Texte fourni ->

◆ ◆ ◆ ◆

Cette procédure de cessation d’activité ICPE se déroule en 5 étapes :
1️⃣ Notification de la cessation d’activité AVANT la mise à l’arrêt de l’activité
2️⃣ Mise à l’arrêt définitif
3️⃣ Mise en sécurité
La mise en sécurité comporte notamment les mesures suivantes :
↳ L’évacuation des produits dangereux et la gestion des déchets présents
↳ Des interdictions ou limitations d’accès
↳ La suppression des risques d’incendie et d’explosion
↳ La surveillance des effets de l’installation sur son environnement
4️⃣ Détermination de l’usage futur
L’usage futur va déterminer les mesures à prendre en compte dans le cadre de la remise en état des terrains ayant accueilli une activité ICPE. Les mesures de remise en état à mettre en œuvre vont varier selon l’usage futur du site.
5️⃣ Remise en état
La remise en état consiste à placer le ou les terrains d’assiette d’une ICPE dans un état permettant un usage futur du site déterminé, dans le respect des intérêts mentionnés aux articles L. 511-1 et L. 211-1 du code de l’environnement.

◆ ◆ ◆ ◆

Consigne 1 ->
Répondez à ces questions d'après le texte sur la cessation d'activité ICPE :
(a) En combien d'étapes se déroule la procédure ?
(b) À quel moment faut-il notifier la cessation d'activité ?
(c) Quels articles du code de l'environnement sont mentionnés ?
Consigne 2 -> Rédigez la suite du texte sur la cessation d'activité ICPE à partir de sa dernière phrase.
Les items proviennent d'une autre source que le texte.

Données brutes ->
◆ ◆ ◆ ◆

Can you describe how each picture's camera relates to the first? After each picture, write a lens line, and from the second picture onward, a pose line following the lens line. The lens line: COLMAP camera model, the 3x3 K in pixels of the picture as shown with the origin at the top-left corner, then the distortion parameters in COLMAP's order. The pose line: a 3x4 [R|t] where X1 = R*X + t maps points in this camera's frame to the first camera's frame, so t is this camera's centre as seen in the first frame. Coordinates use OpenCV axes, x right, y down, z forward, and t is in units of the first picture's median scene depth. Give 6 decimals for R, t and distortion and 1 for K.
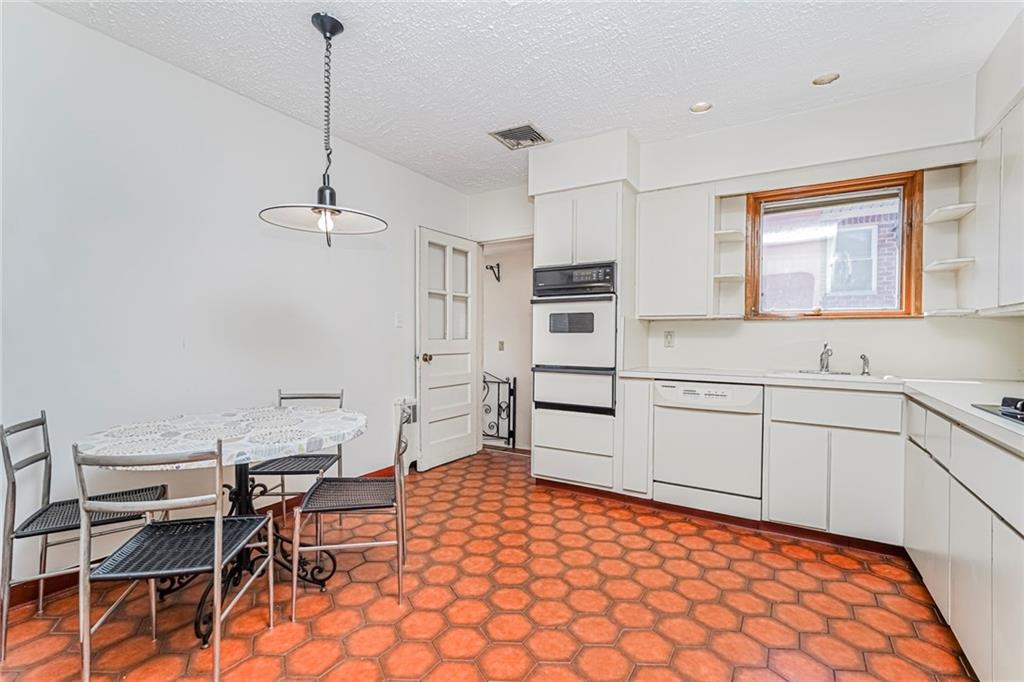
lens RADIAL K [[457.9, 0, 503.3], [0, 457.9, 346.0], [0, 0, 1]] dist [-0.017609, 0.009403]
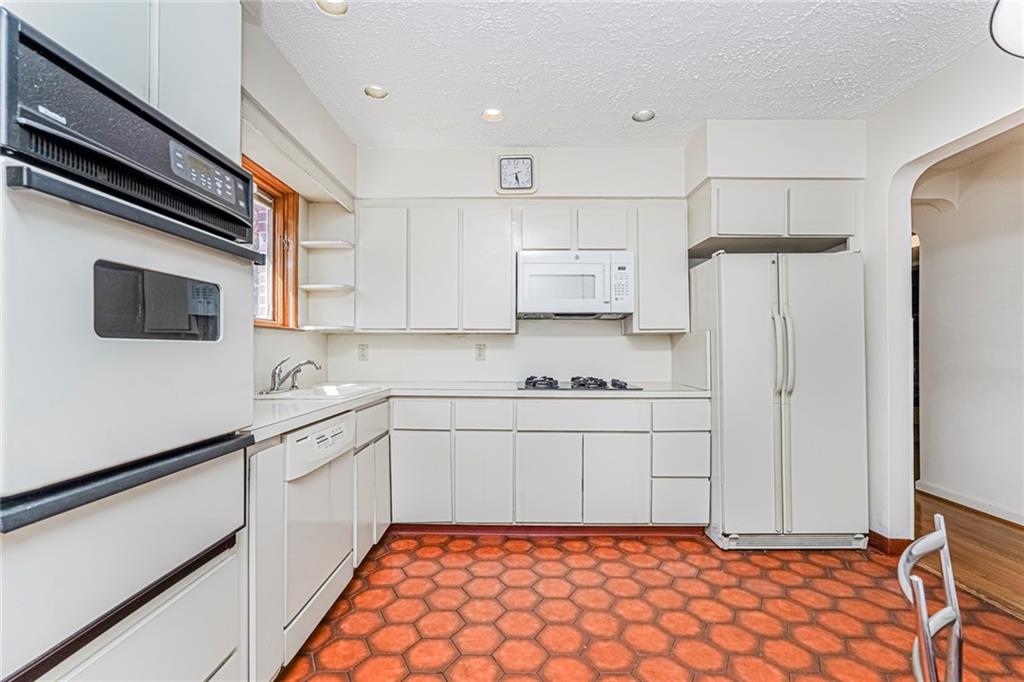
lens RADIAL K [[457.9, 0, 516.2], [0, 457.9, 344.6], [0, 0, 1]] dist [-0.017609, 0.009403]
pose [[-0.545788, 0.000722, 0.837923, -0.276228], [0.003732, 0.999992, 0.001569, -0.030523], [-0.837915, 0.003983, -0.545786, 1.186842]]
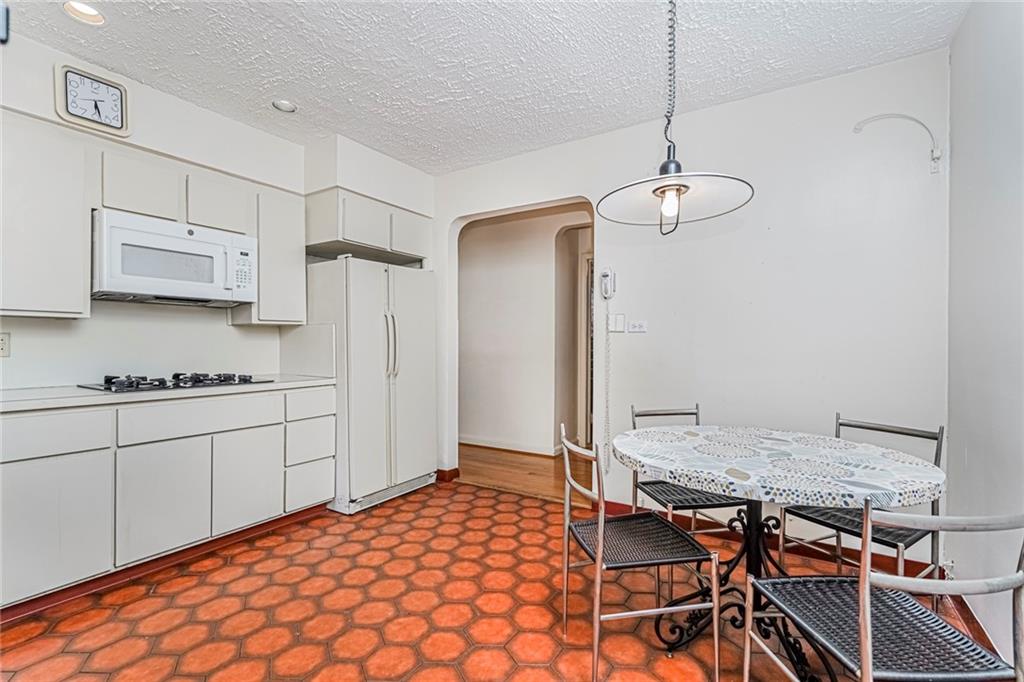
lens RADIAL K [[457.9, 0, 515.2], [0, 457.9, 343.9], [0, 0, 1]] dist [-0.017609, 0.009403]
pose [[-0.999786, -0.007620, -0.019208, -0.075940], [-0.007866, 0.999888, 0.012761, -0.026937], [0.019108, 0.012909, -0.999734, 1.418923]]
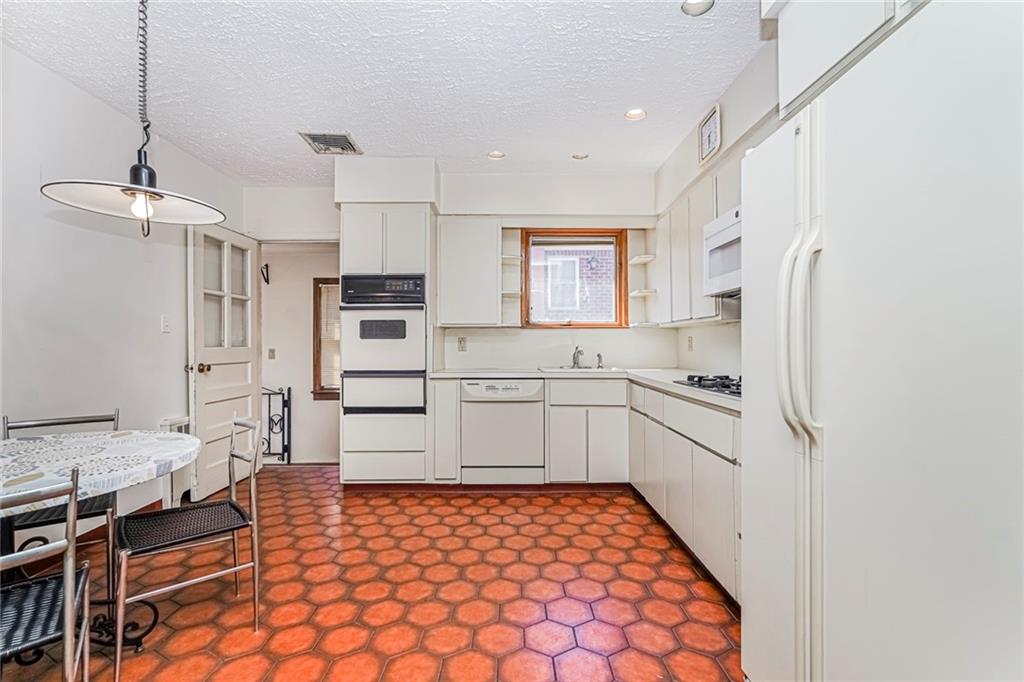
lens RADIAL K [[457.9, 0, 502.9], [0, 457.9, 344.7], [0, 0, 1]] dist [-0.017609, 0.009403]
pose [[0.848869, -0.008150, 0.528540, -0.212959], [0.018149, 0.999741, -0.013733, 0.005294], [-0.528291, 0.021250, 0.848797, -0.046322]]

◆ ◆ ◆ ◆

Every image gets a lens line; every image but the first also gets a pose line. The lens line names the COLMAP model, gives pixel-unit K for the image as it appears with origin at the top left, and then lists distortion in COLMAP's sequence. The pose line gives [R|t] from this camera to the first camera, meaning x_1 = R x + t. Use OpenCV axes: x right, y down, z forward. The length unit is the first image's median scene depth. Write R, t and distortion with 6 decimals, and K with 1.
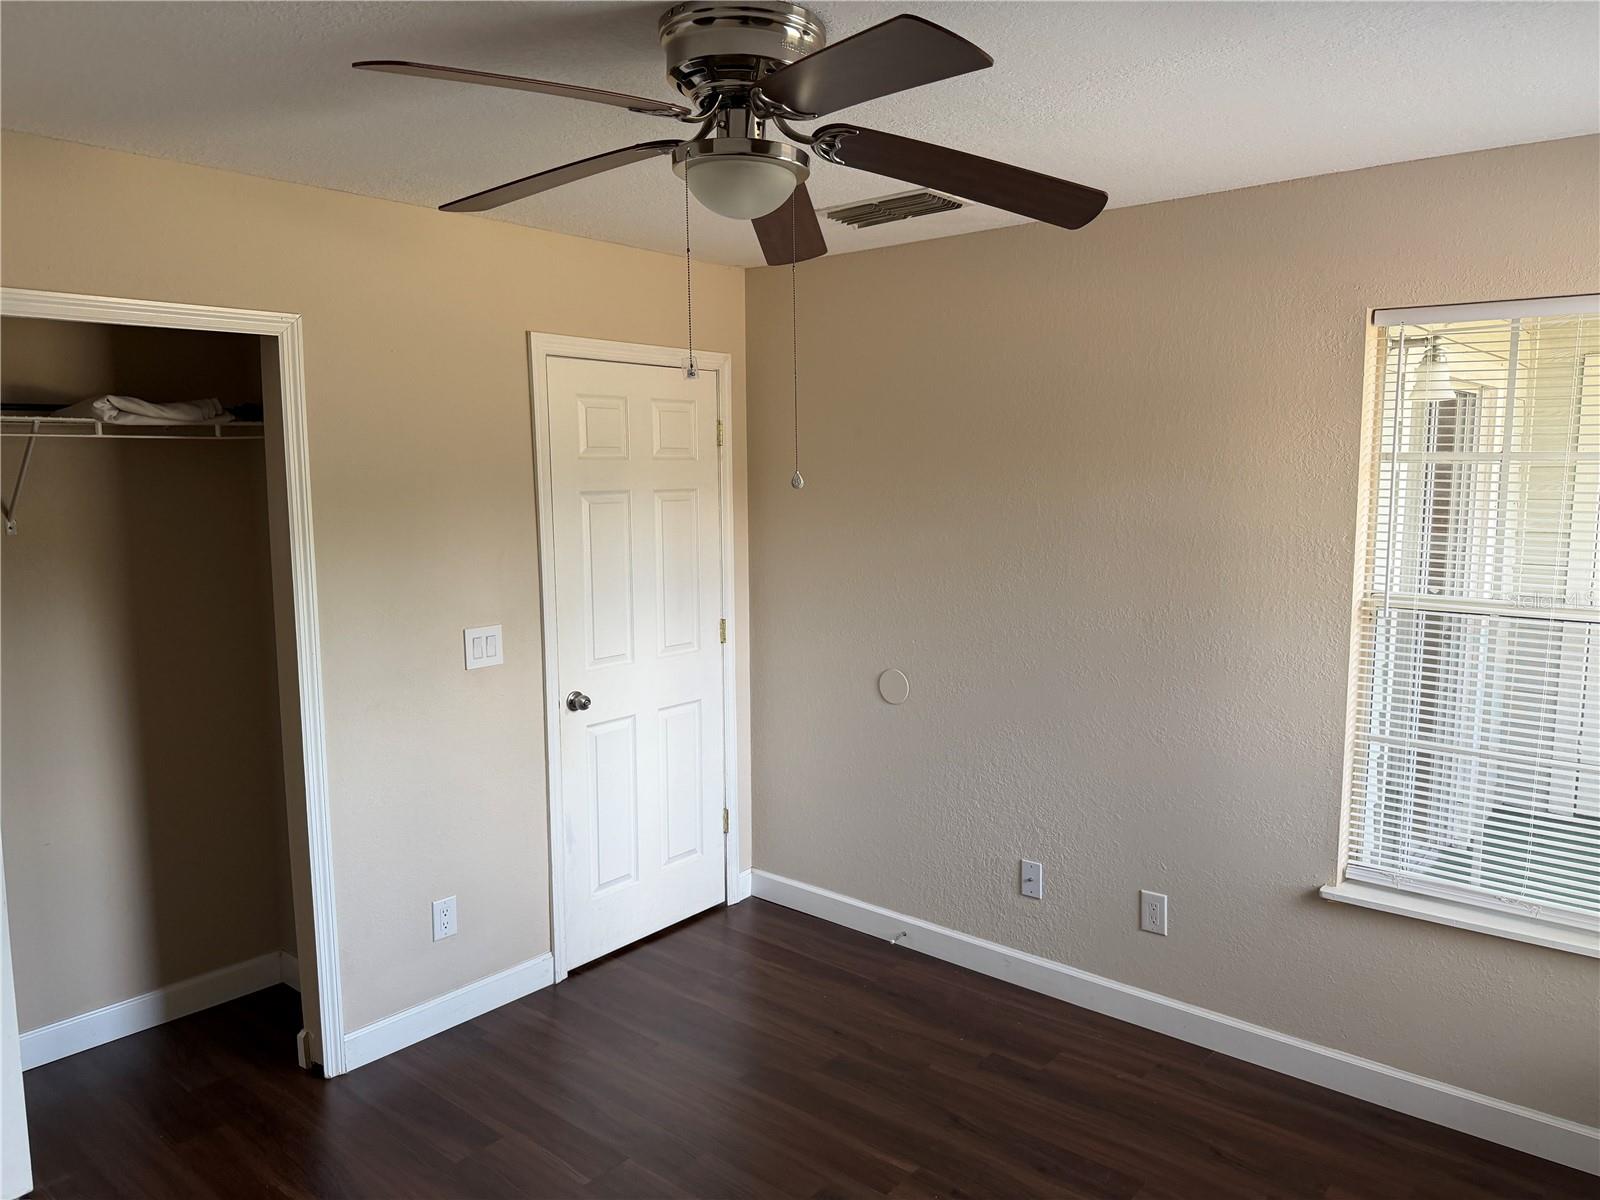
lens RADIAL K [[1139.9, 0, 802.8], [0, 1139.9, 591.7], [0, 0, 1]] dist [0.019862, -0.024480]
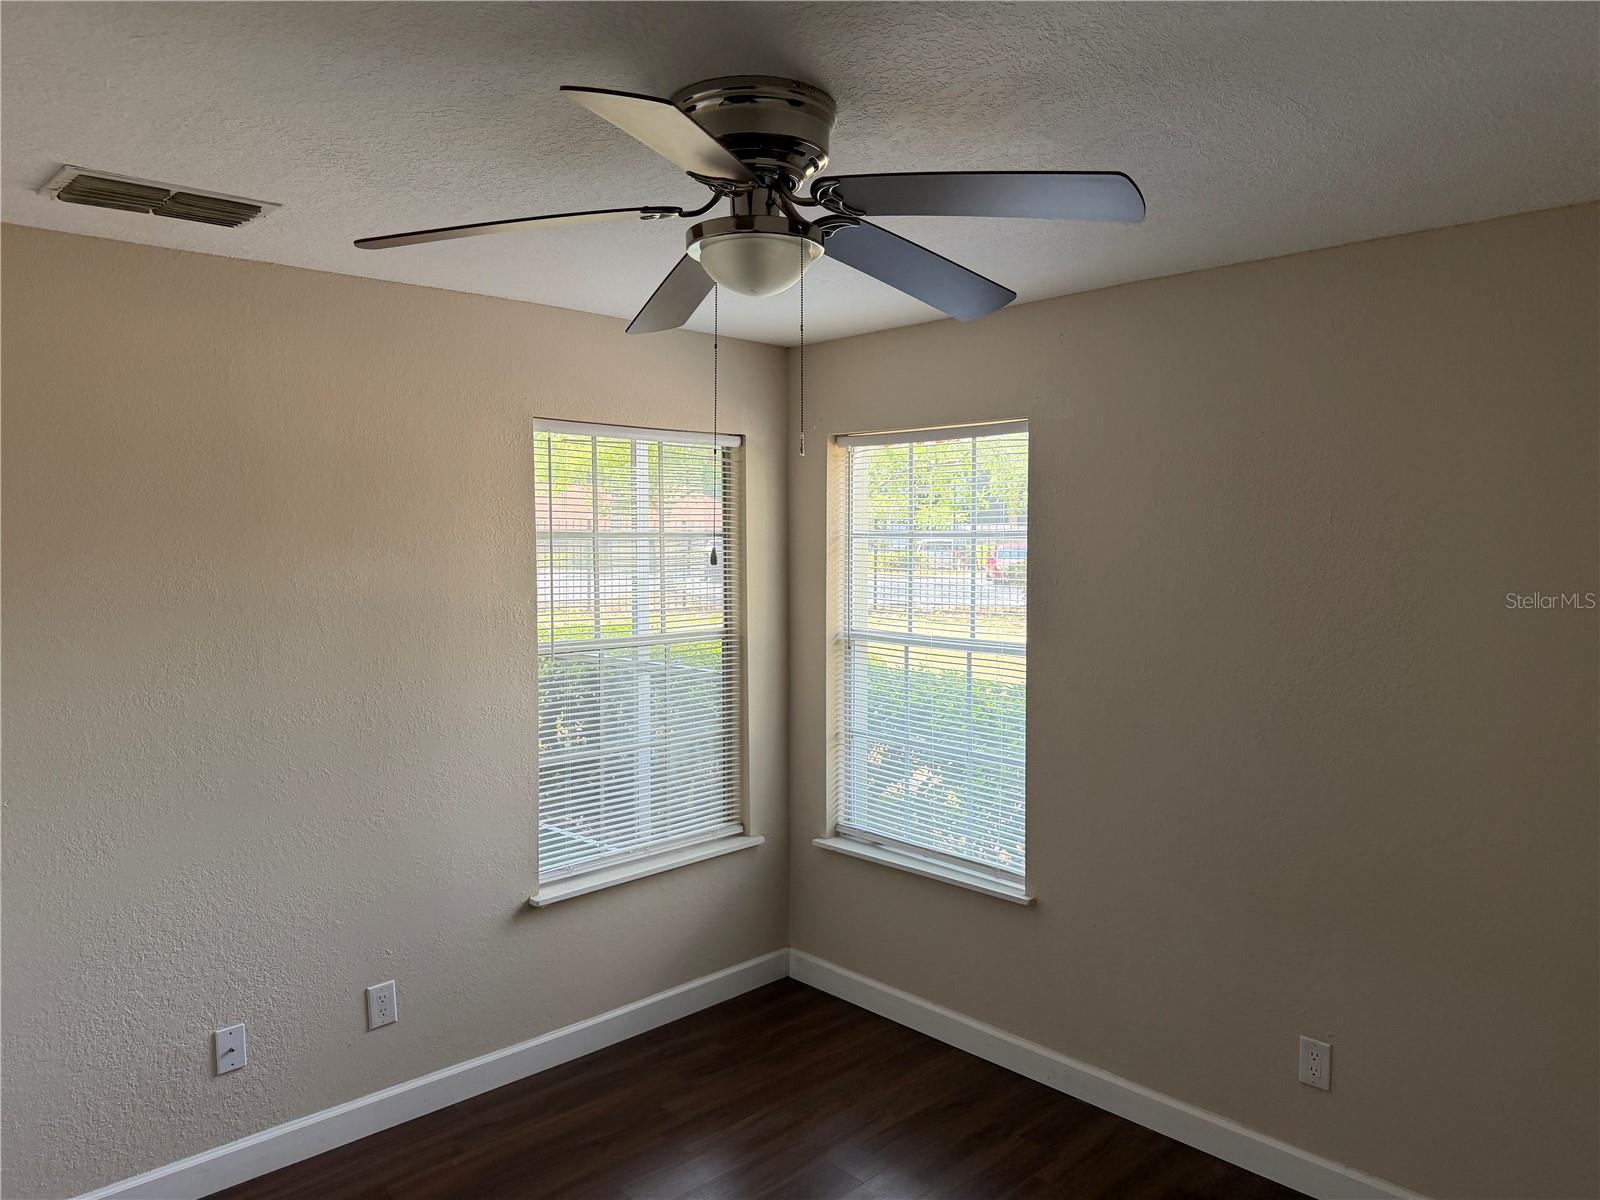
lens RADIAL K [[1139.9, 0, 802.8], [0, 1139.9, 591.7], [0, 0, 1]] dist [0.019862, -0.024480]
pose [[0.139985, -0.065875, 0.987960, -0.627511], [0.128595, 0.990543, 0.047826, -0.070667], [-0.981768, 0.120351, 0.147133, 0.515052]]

◆ ◆ ◆ ◆

Votre réponse 1 ->
(a) En 5 étapes.
(b) Avant la mise à l'arrêt de l'activité.
(c) Les articles L. 511-1 et L. 211-1.

Votre réponse 2 ->
Cette remise en état peut concerner également les terrains voisins de ceux concernés par la cessation d’activité.
A noter que c’est au dernier exploitant du site ICPE de payer ces mesures.
Dans certains cas, des responsables subsidiaires existent et peuvent être recherchés (voir l’infographie et notre article “pollution des sols, qui est responsable ?”).
A titre exceptionnel, en cas de défaillance des responsables, le préfet de département peut confier à l’ADEME la réalisation d’office de travaux de mise en sécurité voire de réhabilitation du site ICPE.
➡ Pour en savoir plus, nous vous invitons à consulter nos articles “ICPE : tout savoir sur cette réglementation en 10 points clefs” et “principe pollueur-payeur, comment le faire appliquer ?”.
Vous pouvez également télécharger le livre blanc du cabinet dédié à la “Cessation d’activité des ICPE : les évolutions au 1er juin 2022”.
➤ Qui finance la remise en état d’un site ICPE ?
En principe, c’est le dernier exploitant ICPE qui finance la remise en état d’un site ICPE, en application du principe pollueur-payeur.
En effet, la responsabilité administrative au titre de la réglementation des ICPE incombe à l’exploitant ICPE pendant la phase d’exploitation et pendant la phase post-exploitation.
Si une pollution est générée par l’activité relevant de la nomenclature ICPE pendant la phase d’exploitation, il est relativement aisé d’identifier la personne qui doit dépolluer, puisqu’il s’agit de l’exploitant ICPE.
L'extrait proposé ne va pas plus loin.